What did the OSU grad say to the Michigan grad? “Welcome to McDonald’s. May I take your order please?”


----------



## GrouchyDog (Mar 12, 2013)

Q: How do you get a Michigan grad off of your front porch?

A: Pay him for the pizza.


----------



## loulax07 (Dec 17, 2011)

GrouchyDog said:


> Q: How do you get a Michigan grad off of your front porch?
> 
> A: Pay him for the pizza.


Sorry that's an anti-OSU joke from back in the day, but way to twist it around


----------



## bretted432 (Jul 4, 2013)

Very nice cuban selection


----------



## RoRo (Jul 8, 2013)

Loulax,
A Harvard fan, a Notre Dame fan, a Michigan fan, and an Ohio State fan stand around on the edge of the Grand Canyon, discussing football. They get to debating which one of them is a bigger fan. 

Finally, the Notre Dame fan, exasperated, yells, "Screw this...this is for Notre Dame!" and leaps off the edge. 

The Harvard fan exclaims, "Well, I'll certainly not be shown up by some lightweight from Notre Dame...this is for Harvard!" and leaps off. 
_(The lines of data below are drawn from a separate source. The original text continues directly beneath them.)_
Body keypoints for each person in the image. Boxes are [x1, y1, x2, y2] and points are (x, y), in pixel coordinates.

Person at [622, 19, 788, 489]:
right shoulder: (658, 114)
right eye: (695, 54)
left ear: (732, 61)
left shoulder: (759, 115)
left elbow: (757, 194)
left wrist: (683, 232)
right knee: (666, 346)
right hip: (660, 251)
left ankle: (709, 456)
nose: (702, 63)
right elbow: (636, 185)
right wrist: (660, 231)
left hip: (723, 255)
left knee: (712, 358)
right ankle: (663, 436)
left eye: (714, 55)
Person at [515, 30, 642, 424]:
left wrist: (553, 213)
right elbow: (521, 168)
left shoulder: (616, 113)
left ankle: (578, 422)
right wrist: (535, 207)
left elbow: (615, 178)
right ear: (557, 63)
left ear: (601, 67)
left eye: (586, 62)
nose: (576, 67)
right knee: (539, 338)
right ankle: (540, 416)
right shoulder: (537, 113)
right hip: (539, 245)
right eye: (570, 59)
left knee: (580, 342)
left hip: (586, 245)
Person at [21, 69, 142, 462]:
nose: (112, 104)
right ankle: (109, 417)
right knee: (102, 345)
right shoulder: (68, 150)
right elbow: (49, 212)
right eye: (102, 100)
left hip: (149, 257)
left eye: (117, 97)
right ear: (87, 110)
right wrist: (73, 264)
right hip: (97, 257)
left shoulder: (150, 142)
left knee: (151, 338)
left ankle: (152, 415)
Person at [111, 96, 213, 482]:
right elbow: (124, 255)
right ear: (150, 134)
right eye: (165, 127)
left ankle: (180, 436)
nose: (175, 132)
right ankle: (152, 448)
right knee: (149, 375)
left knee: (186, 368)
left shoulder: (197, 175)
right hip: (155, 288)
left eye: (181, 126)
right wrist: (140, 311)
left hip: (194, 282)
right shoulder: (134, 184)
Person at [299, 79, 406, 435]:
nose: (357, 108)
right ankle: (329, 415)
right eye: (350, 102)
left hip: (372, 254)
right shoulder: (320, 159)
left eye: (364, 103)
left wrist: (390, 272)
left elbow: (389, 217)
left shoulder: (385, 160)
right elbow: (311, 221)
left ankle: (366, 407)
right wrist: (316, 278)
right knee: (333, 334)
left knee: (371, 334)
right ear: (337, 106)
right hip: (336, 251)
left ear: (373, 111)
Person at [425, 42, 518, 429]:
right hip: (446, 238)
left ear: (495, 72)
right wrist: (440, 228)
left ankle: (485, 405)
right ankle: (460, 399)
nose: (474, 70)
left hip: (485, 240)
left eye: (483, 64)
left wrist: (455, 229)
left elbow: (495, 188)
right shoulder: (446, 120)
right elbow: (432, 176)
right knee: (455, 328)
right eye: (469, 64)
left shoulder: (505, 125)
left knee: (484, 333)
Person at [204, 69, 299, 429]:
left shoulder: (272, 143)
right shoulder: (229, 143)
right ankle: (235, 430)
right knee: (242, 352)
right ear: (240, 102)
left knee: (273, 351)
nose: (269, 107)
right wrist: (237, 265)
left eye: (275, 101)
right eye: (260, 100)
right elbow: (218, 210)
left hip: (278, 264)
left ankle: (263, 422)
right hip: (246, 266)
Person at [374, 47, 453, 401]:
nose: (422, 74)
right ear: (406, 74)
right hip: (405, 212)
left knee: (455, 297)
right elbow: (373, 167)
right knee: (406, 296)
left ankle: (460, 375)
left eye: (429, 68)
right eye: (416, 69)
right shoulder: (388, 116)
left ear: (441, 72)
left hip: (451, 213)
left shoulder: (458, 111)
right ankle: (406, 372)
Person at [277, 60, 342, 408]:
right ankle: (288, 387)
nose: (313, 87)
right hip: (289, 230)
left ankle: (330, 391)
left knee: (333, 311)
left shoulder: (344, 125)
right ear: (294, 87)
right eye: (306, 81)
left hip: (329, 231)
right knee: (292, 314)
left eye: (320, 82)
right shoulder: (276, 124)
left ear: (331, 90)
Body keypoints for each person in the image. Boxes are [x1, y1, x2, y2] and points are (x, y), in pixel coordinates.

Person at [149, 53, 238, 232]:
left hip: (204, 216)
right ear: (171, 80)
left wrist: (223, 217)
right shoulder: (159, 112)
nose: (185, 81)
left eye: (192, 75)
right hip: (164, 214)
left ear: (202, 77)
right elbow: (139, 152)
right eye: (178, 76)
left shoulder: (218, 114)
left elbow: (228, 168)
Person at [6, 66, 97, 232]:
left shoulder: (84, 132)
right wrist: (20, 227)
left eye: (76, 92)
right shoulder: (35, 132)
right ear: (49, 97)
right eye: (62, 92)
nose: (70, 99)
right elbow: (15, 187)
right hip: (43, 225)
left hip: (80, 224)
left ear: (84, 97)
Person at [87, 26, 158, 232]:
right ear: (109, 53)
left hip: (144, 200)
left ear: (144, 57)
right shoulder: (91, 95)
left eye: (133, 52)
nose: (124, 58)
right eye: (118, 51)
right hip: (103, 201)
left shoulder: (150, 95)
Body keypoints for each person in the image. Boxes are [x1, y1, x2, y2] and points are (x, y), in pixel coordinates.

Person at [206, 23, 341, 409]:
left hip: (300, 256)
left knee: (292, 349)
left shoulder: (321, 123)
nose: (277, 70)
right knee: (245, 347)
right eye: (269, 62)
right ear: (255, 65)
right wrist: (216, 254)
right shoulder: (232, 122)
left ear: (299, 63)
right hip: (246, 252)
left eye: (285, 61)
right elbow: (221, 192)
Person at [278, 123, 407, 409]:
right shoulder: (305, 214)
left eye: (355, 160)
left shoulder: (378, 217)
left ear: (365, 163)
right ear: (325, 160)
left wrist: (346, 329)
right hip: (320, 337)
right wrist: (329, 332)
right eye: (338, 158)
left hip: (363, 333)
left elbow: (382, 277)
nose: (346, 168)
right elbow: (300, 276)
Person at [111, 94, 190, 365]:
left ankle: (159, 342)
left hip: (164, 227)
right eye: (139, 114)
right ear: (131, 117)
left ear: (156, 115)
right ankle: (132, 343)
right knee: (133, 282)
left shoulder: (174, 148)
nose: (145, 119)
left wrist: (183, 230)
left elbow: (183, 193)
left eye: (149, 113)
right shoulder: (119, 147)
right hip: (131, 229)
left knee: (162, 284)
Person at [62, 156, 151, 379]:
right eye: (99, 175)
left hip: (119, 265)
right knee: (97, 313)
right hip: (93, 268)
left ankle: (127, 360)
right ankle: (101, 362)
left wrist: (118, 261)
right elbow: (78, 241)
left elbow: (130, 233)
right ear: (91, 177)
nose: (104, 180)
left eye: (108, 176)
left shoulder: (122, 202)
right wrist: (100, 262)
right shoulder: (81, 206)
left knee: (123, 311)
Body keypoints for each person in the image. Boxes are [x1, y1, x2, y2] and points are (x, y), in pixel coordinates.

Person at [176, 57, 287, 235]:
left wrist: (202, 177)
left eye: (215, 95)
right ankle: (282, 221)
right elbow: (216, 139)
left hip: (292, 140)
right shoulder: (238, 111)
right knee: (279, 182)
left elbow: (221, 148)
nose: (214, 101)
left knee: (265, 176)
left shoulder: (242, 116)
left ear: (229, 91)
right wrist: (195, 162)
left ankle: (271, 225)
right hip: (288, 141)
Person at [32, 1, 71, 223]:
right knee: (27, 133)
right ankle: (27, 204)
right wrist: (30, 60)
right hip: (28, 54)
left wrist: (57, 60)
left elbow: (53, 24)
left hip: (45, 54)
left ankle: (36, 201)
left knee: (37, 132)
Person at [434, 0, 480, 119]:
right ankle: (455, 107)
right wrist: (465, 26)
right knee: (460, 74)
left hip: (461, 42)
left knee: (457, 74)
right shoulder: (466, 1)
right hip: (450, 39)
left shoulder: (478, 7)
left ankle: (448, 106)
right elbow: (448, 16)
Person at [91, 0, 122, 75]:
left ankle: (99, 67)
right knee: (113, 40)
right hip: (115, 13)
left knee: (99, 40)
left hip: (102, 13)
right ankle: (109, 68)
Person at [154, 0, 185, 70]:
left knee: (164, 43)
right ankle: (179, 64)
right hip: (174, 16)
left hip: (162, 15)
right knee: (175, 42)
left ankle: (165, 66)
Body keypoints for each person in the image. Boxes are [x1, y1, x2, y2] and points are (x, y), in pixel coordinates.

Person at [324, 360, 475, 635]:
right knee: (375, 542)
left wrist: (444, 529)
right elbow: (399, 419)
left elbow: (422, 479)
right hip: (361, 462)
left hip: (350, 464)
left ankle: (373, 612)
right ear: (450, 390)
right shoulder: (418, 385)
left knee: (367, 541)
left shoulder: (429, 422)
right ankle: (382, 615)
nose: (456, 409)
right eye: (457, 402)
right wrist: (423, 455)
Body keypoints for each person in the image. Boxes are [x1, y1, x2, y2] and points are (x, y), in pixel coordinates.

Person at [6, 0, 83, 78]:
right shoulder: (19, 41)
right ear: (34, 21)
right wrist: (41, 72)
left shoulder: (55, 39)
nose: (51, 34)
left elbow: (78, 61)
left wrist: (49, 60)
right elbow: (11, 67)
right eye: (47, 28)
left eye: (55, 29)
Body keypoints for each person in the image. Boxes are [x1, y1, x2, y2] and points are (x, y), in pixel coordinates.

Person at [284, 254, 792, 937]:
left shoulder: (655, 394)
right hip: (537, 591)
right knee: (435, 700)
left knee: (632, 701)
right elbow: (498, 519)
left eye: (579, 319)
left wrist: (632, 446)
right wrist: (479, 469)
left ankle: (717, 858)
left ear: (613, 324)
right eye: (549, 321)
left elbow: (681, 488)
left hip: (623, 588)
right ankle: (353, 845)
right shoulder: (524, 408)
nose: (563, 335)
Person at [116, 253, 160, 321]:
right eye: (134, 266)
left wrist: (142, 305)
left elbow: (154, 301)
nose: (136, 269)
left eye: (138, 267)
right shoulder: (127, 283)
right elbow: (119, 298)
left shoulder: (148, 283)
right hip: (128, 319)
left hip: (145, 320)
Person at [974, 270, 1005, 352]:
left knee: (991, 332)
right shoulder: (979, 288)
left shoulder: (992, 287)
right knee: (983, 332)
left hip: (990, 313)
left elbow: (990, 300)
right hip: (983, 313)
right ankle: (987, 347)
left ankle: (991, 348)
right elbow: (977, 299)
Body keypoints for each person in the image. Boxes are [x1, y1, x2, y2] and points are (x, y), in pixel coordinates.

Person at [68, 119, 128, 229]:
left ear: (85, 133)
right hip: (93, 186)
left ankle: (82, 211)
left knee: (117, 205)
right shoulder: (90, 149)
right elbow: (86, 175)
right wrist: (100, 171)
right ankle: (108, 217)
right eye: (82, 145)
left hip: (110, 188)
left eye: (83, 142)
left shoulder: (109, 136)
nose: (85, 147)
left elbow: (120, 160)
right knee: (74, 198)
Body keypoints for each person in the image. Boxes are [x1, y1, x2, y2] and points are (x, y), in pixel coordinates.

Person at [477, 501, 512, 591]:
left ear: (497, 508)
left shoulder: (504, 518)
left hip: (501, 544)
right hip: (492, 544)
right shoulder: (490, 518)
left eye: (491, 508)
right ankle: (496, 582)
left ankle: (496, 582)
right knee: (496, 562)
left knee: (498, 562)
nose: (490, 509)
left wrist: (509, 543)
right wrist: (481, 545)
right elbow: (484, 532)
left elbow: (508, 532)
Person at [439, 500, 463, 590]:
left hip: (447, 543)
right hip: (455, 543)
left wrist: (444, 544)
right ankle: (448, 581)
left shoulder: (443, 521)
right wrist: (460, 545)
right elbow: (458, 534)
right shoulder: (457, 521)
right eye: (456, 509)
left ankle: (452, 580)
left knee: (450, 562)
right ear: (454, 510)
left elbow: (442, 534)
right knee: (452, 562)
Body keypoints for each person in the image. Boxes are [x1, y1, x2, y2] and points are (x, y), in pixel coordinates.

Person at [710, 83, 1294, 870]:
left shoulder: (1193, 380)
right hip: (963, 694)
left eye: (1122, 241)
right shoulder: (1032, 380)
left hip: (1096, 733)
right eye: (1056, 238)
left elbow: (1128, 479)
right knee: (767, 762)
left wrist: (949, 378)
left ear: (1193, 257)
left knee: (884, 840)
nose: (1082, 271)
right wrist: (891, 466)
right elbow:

The Ohio State fan looks around, shouts, "This is for Ohio State!" and shoves the Michigan fan off the cliff.


----------



## loulax07 (Dec 17, 2011)

RoRo said:


> Loulax,
> A Harvard fan, a Notre Dame fan, a Michigan fan, and an Ohio State fan stand around on the edge of the Grand Canyon, discussing football. They get to debating which one of them is a bigger fan.
> 
> Finally, the Notre Dame fan, exasperated, yells, "Screw this...this is for Notre Dame!" and leaps off the edge.
> ...


Yea I saw that coming before you typed it!


----------



## RoRo (Jul 8, 2013)

Old joke, but all in good fun.


----------



## Tobias Lutz (Feb 18, 2013)

GrouchyDog said:


> Q: How do you get a Michigan grad off of your front porch?
> 
> A: Pay him for the pizza.


 Q: Why do OSU grads keep their diplomas on their dashboards? A: So they can park in handicap spaces.


----------